M. Bourla a déclaré mardi que les résultats ne seraient pas dévoilés avant une semaine, parce que les données dites « à double aveugle » – qui ne permettent pas de distinguer les patients qui ont reçu le placebo de ceux qui l’ont reçu – devront être traitées pour séparer les deux groupes. Mais selon Luc Gagnon, vice-président chez Nexelis, une firme de Laval qui fait des analyses d’anticorps pour plusieurs essais cliniques internationaux de vaccins COVID-19, il y a des sociétés pharmaceutiques dont certains employés haut placés ont régulièrement les données plus complètes – dont le fait que le patient a reçu ou non le vaccin – qui permettent à la direction de bien évaluer, au jour le jour, l’efficacité de leur produit. Il suffit qu’elles n’en discutent pas avec le comité devant faire l’analyse officielle qui sera présentée à la Food and Drug Administration (FDA), l’organisme américain d’approbation des médicaments. Mais une fuite est possible.

Demande d’autorisation d’urgence

Autre indice, M. Bourla a indiqué que si les résultats sont positifs, Pfizer s’attend à déposer une demande d’autorisation d’urgence de son vaccin à la mi-novembre, quand les exigences minimales de suivi de sécurité de la FDA (deux mois) seront atteintes. L’analyse d’Evercore ISI estimait qu’il était peu probable que des problèmes importants de sécurité du vaccin se déclarent après plus d’un mois et demi de suivi.

Avant que la FDA n’introduise cette exigence d’un suivi de deux mois, au début du mois d’octobre, Pfizer annonçait des résultats pour la fin du mois. M. Bourla a par la suite commencé à parler de la mi-novembre.
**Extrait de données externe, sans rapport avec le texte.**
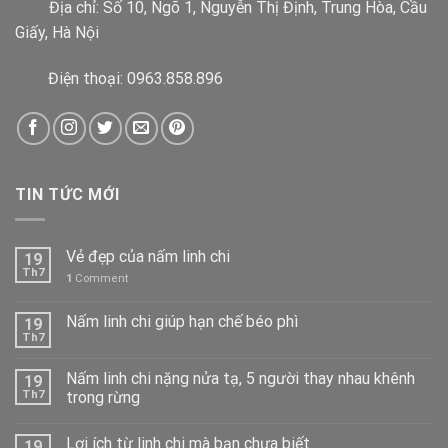
Địa chỉ:
Số 10, Ngõ 1, Nguyễn Thị Định, Trung Hòa, Cầu
Giấy, Hà Nội
Điện thoại: 0963.858.896
TIN TỨC MỚI
Vẻ đẹp của nấm linh chi
19
Th7
1
Comment
Nấm linh chi giúp hạn chế béo phì
19
Th7
Nấm linh chi nặng nửa tạ, 5 người thay nhau khênh
19
Th7
trong rừng
Lợi ích từ linh chi mà bạn chưa biết
19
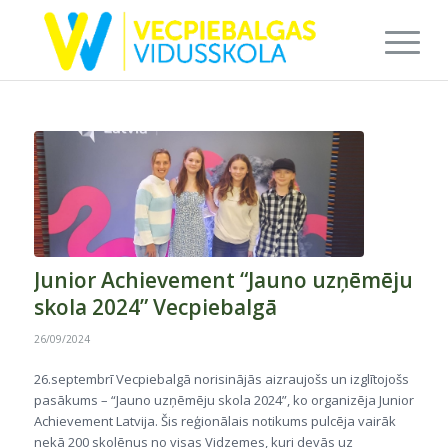
Junior Achievement “Jauno uzņēmēju
skola 2024” Vecpiebalgā
26/09/2024
26.septembrī Vecpiebalgā norisinājās aizraujošs un izglītojošs
pasākums – “Jauno uzņēmēju skola 2024”, ko organizēja Junior
Achievement Latvija. Šis reģionālais notikums pulcēja vairāk
nekā 200 skolēnus no visas Vidzemes, kuri devās uz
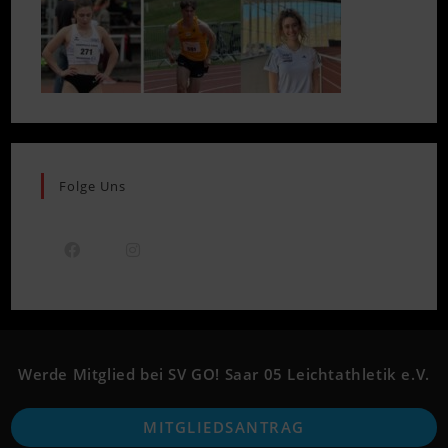
Folge Uns
Opens
Opens
in
in
a
a
new
new
Werde Mitglied bei SV GO! Saar 05 Leichtathletik e.V.
tab
tab
O
MITGLIEDSANTRAG
i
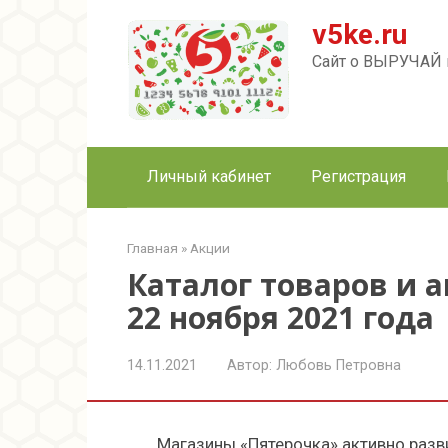
Перейти
v5ke.ru
к
контенту
Сайт о ВЫРУЧАЙ к
Личный кабинет
Регистрация
Главная
»
Акции
Каталог товаров и а
22 ноября 2021 года
14.11.2021
Автор:
Любовь Петровна
Магазины «Пятерочка» активно раз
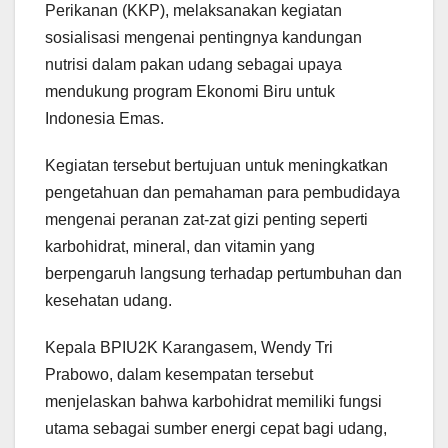
Perikanan (KKP), melaksanakan kegiatan
sosialisasi mengenai pentingnya kandungan
nutrisi dalam pakan udang sebagai upaya
mendukung program Ekonomi Biru untuk
Indonesia Emas.
Kegiatan tersebut bertujuan untuk meningkatkan
pengetahuan dan pemahaman para pembudidaya
mengenai peranan zat-zat gizi penting seperti
karbohidrat, mineral, dan vitamin yang
berpengaruh langsung terhadap pertumbuhan dan
kesehatan udang.
Kepala BPIU2K Karangasem, Wendy Tri
Prabowo, dalam kesempatan tersebut
menjelaskan bahwa karbohidrat memiliki fungsi
utama sebagai sumber energi cepat bagi udang,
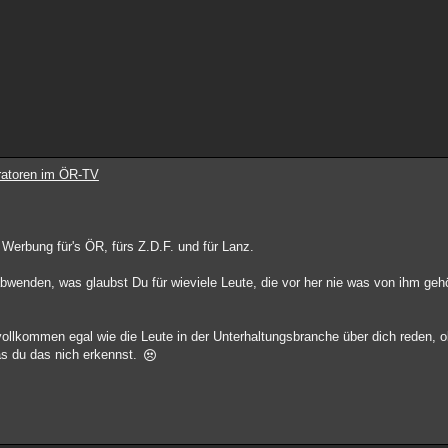
ratoren im ÖR-TV
 Werbung für's ÖR, fürs Z.D.F. und für Lanz.
abwenden, was glaubst Du für wieviele Leute, die vor her nie was von ihm ge
vollkommen egal wie die Leute in der Unterhaltungsbranche über dich reden, o
as du das nich erkennst.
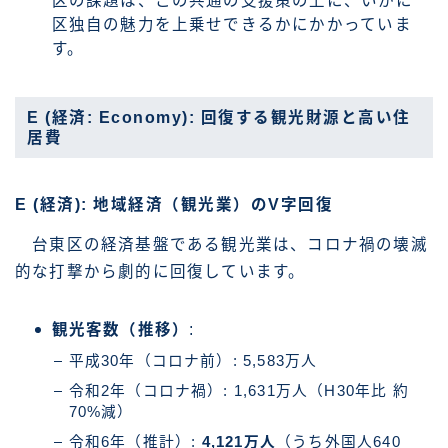
区の課題は、この共通の支援策の上に、いかに
区独自の魅力を上乗せできるかにかかっていま
す。
E (経済: Economy): 回復する観光財源と高い住
居費
E (経済): 地域経済（観光業）のV字回復
台東区の経済基盤である観光業は、コロナ禍の壊滅
的な打撃から劇的に回復しています。
観光客数（推移）
:
平成30年（コロナ前）: 5,583万人
令和2年（コロナ禍）: 1,631万人（H30年比 約
70%減）
令和6年（推計）:
4,121万人
（うち外国人640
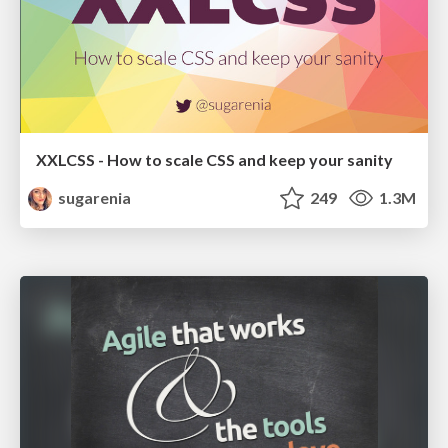
XXLCSS - How to scale CSS and keep your sanity
sugarenia
249
1.3M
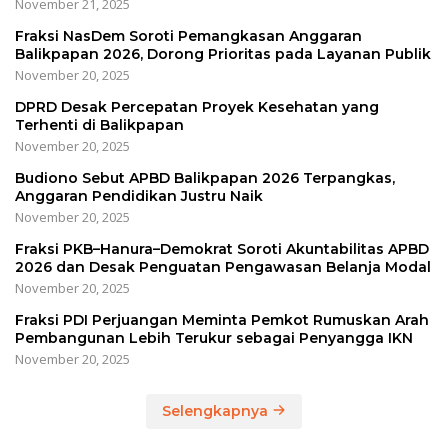
November 21, 2025
Fraksi NasDem Soroti Pemangkasan Anggaran
Balikpapan 2026, Dorong Prioritas pada Layanan Publik
November 20, 2025
DPRD Desak Percepatan Proyek Kesehatan yang
Terhenti di Balikpapan
November 20, 2025
Budiono Sebut APBD Balikpapan 2026 Terpangkas,
Anggaran Pendidikan Justru Naik
November 20, 2025
Fraksi PKB–Hanura–Demokrat Soroti Akuntabilitas APBD
2026 dan Desak Penguatan Pengawasan Belanja Modal
November 20, 2025
Fraksi PDI Perjuangan Meminta Pemkot Rumuskan Arah
Pembangunan Lebih Terukur sebagai Penyangga IKN
November 20, 2025
Selengkapnya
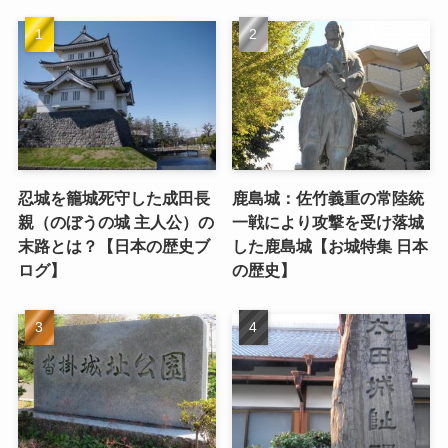
忍城を籠城死守した成田長
鹿島城：佐竹義重の常陸統
親（のぼうの城 主人公）の
一戦により攻撃を受け落城
末路とは？【日本の歴史ブ
した鹿島城【お城特集 日本
ログ】
の歴史】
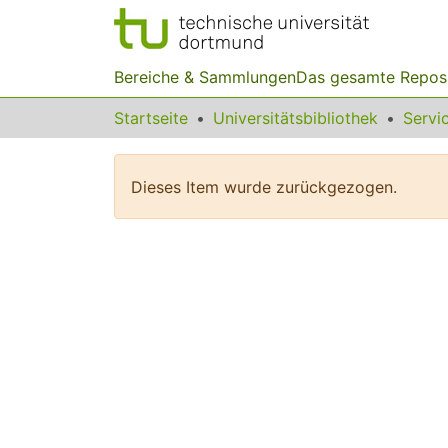
Bereiche & Sammlungen
Das gesamte Repos
Startseite
Universitätsbibliothek
Dieses Item wurde zurückgezogen.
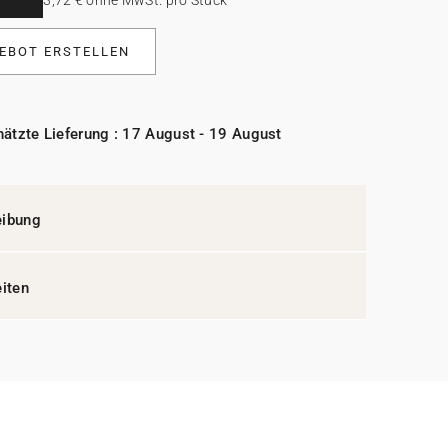
EBOT ERSTELLEN
ätzte Lieferung : 17 August - 19 August
eibung
eiten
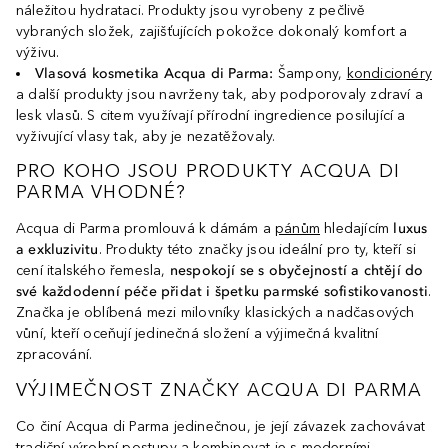
náležitou hydrataci. Produkty jsou vyrobeny z pečlivě
vybraných složek, zajišťujících pokožce dokonalý komfort a
výživu.
Vlasová kosmetika Acqua di Parma:
Šampony,
kondicionéry
a další produkty jsou navrženy tak, aby podporovaly zdraví a
lesk vlasů. S citem využívají přírodní ingredience posilující a
vyživující vlasy tak, aby je nezatěžovaly.
PRO KOHO JSOU PRODUKTY ACQUA DI
PARMA VHODNÉ?
Acqua di Parma promlouvá k dámám a
pánům
hledajícím
luxus
a exkluzivitu
. Produkty této značky jsou ideální pro ty, kteří si
cení italského řemesla,
nespokojí se s obyčejností a chtějí do
své každodenní péče přidat i špetku parmské sofistikovanosti
.
Značka je oblíbená mezi milovníky klasických a nadčasových
vůní, kteří oceňují jedinečná složení a výjimečná kvalitní
zpracování.
VÝJIMEČNOST ZNAČKY ACQUA DI PARMA
Co činí Acqua di Parma jedinečnou, je její závazek zachovávat
tradiční výrobní postupy a kombinovat je s moderními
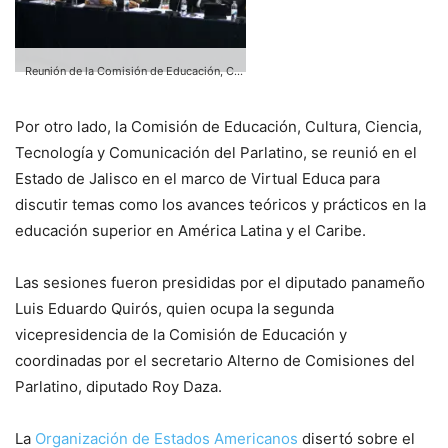
Reunión de la Comisión de Educación, Cultura, Ciencia, Tecnología y Comunicación del Parlatino durante el Encuentro Internacional Virtual Educa México 2015
Por otro lado, la Comisión de Educación, Cultura, Ciencia,
Tecnología y Comunicación del Parlatino, se reunió en el
Estado de Jalisco en el marco de Virtual Educa para
discutir temas como los avances teóricos y prácticos en la
educación superior en América Latina y el Caribe.
Las sesiones fueron presididas por el diputado panameño
Luis Eduardo Quirós, quien ocupa la segunda
vicepresidencia de la Comisión de Educación y
coordinadas por el secretario Alterno de Comisiones del
Parlatino, diputado Roy Daza.
La
Organización de Estados Americanos
disertó sobre el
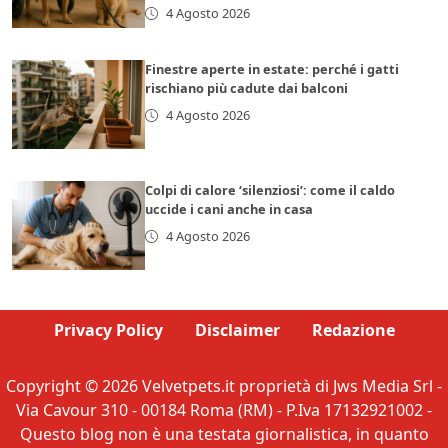
4 Agosto 2026
Finestre aperte in estate: perché i gatti
rischiano più cadute dai balconi
4 Agosto 2026
Colpi di calore ‘silenziosi’: come il caldo
uccide i cani anche in casa
4 Agosto 2026
Privacy Policy
Disclaimer
Redazione
Copyright © 2026 Velvetpets.it proprietà di Jws Media Srl -
Via Cavour 310 - 00184 Roma (RM) - P.Iva 17132921002 -
Questo blog non è una testata giornalistica, in quanto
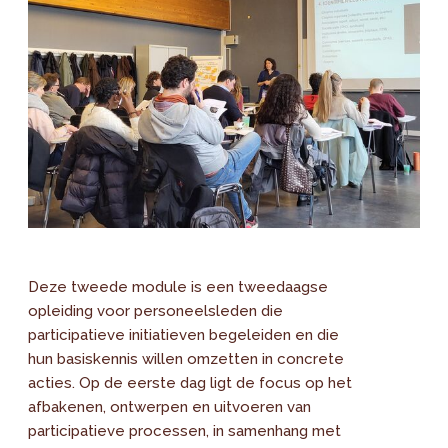
Deze tweede module is een tweedaagse
opleiding voor personeelsleden die
participatieve initiatieven begeleiden en die
hun basiskennis willen omzetten in concrete
acties. Op de eerste dag ligt de focus op het
afbakenen, ontwerpen en uitvoeren van
participatieve processen, in samenhang met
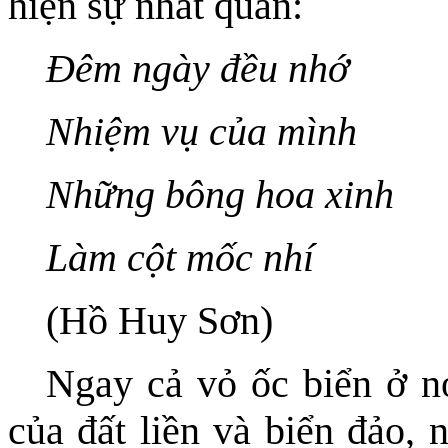
hiện sự nhất quán:
Đêm ngày đều nhớ
Nhiệm vụ của mình
Những bông hoa xinh
Làm cột mốc nhí
(Hồ Huy Sơn)
Ngay cả vỏ ốc biển ở nơ
của đất liền và biển đảo, 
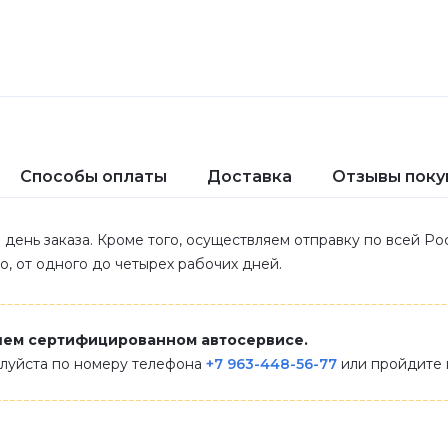
Способы оплаты
Доставка
Отзывы поку
 день заказа. Кроме того, осуществляем отправку по всей Р
ло, от одного до четырех рабочих дней.
шем сертифицированном автосервисе.
алуйста по номеру телефона
+7 963-448-56-77
или пройдите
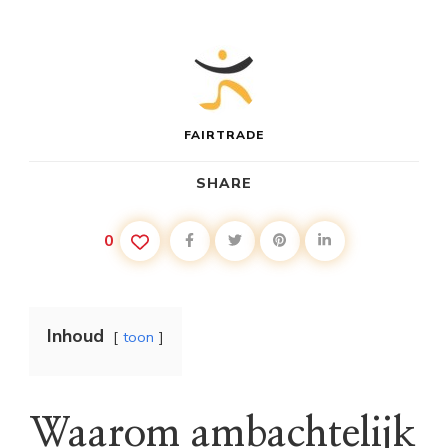
FAIRTRADE
SHARE
0
Inhoud
toon
Waarom ambachtelijk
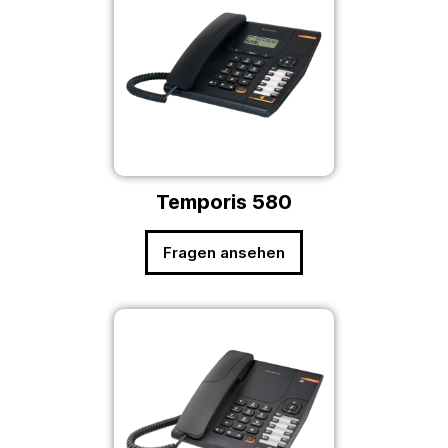
Temporis 580
Fragen ansehen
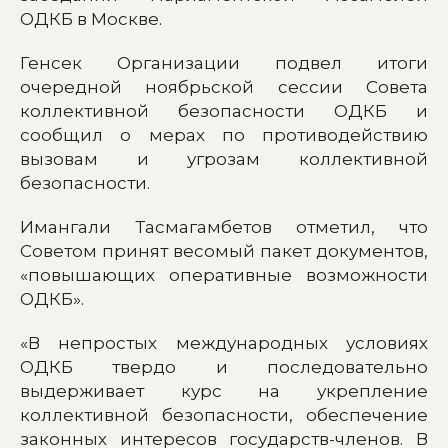
ОДКБ в Москве.
Генсек Организации подвел итоги
очередной ноябрьской сессии Совета
коллективной безопасности ОДКБ и
сообщил о мерах по противодействию
вызовам и угрозам коллективной
безопасности.
Имангали Тасмагамбетов отметил, что
Советом принят весомый пакет документов,
«повышающих оперативные возможности
ОДКБ».
«В непростых международных условиях
ОДКБ твердо и последовательно
выдерживает курс на укрепление
коллективной безопасности, обеспечение
законных интересов государств-членов. В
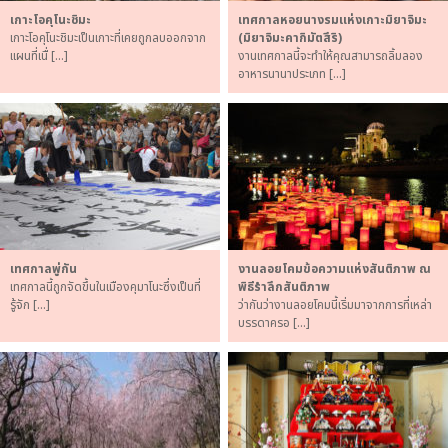
เกาะโอคุโนะชิมะ
เทศกาลหอยนางรมแห่งเกาะมิยาจิมะ
เกาะโอคุโนะชิมะเป็นเกาะที่เคยถูกลบออกจาก
(มิยาจิมะคากิมัตสึริ)
แผนที่เนื่ […]
งานเทศกาลนี้จะทำให้คุณสามารถลิ้มลอง
อาหารนานาประเภท […]
เทศกาลพู่กัน
งานลอยโคมข้อความแห่งสันติภาพ ณ
เทศกาลนี้ถูกจัดขึ้นในเมืองคุมาโนะซึ่งเป็นที่
พิธีรำลึกสันติภาพ
รู้จัก […]
ว่ากันว่างานลอยโคมนี้เริ่มมาจากการที่เหล่า
บรรดาครอ […]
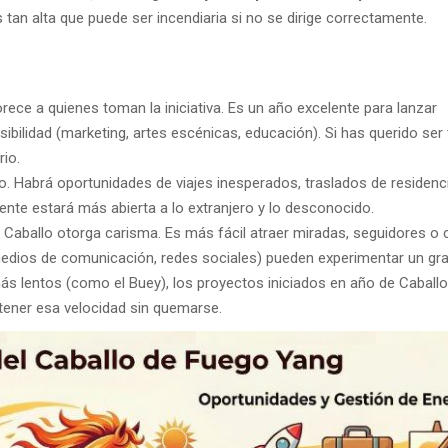
s tan alta que puede ser incendiaria si no se dirige correctamente.
ece a quienes toman la iniciativa. Es un año excelente para lanzar
ibilidad (marketing, artes escénicas, educación). Si has querido ser 
rio.
o. Habrá oportunidades de viajes inesperados, traslados de residenc
ente estará más abierta a lo extranjero y lo desconocido.
aballo otorga carisma. Es más fácil atraer miradas, seguidores o c
medios de comunicación, redes sociales) pueden experimentar un gr
s lentos (como el Buey), los proyectos iniciados en año de Caballo
stener esa velocidad sin quemarse.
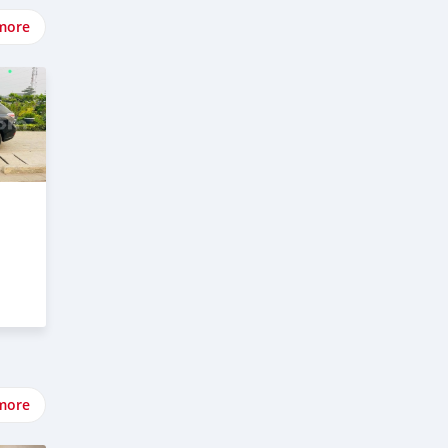
more
more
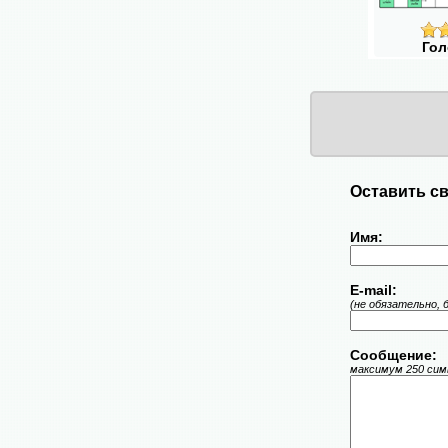
Гол
Оставить св
Имя:
E-mail:
(не обязательно, 
Сообщение:
максимум 250 симв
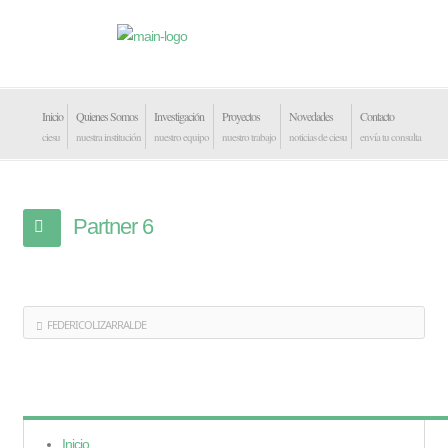
Inicio
Quienes Somos
Investigación
Proyectos
Novedades
Contacto
ciesu
nuestra institución
nuestro equipo
nuestro trabajo
noticias de ciesu
envía tu consulta
Partner 6
FEDERICOLIZARRALDE
Inicio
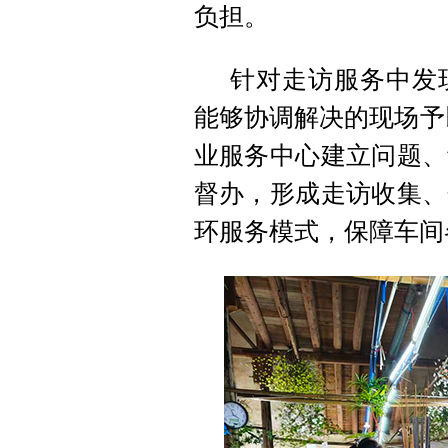
负担。
针对走访服务中发
能够协调解决的现场予
业服务中心建立问题、
督办，形成走访收集、
环服务模式，保障车间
Eric Topol, cardiologue vedette de l’Institut Scripps, s’est réjoui publiquement sur Twitter de cette nouvelle règle de la FDA, précisant que sans cette règle, il y aurait eu une approbation d’urgence d’un vaccin avant l’élection du 3 novembre. Selon la revue MIT Technology Review, le DTopol a joué un rôle important pour convaincre la FDA de resserrer les critères d’approbation. Donald Trump avait promis en septembre, en pleine campagne électorale, que 100 millions de doses de vaccins contre la COVID-19 seraient fabriquées avant la fin de l’année

Quand La Presse lui a demandé son avis sur les données de vendredi, le DTopol a répondu : « Tout est possible, mais je doute que nous ayons une analyse intérimaire avant la fin novembre. »

L’autre exigence de la FDA est qu’il y ait au moins cinq cas avec des symptômes graves dans le groupe placebo. Comme Pfizer ne conclura à l’efficacité qu’avec 77 % des 32 cas, le groupe placebo comptera au minimum 24 cas.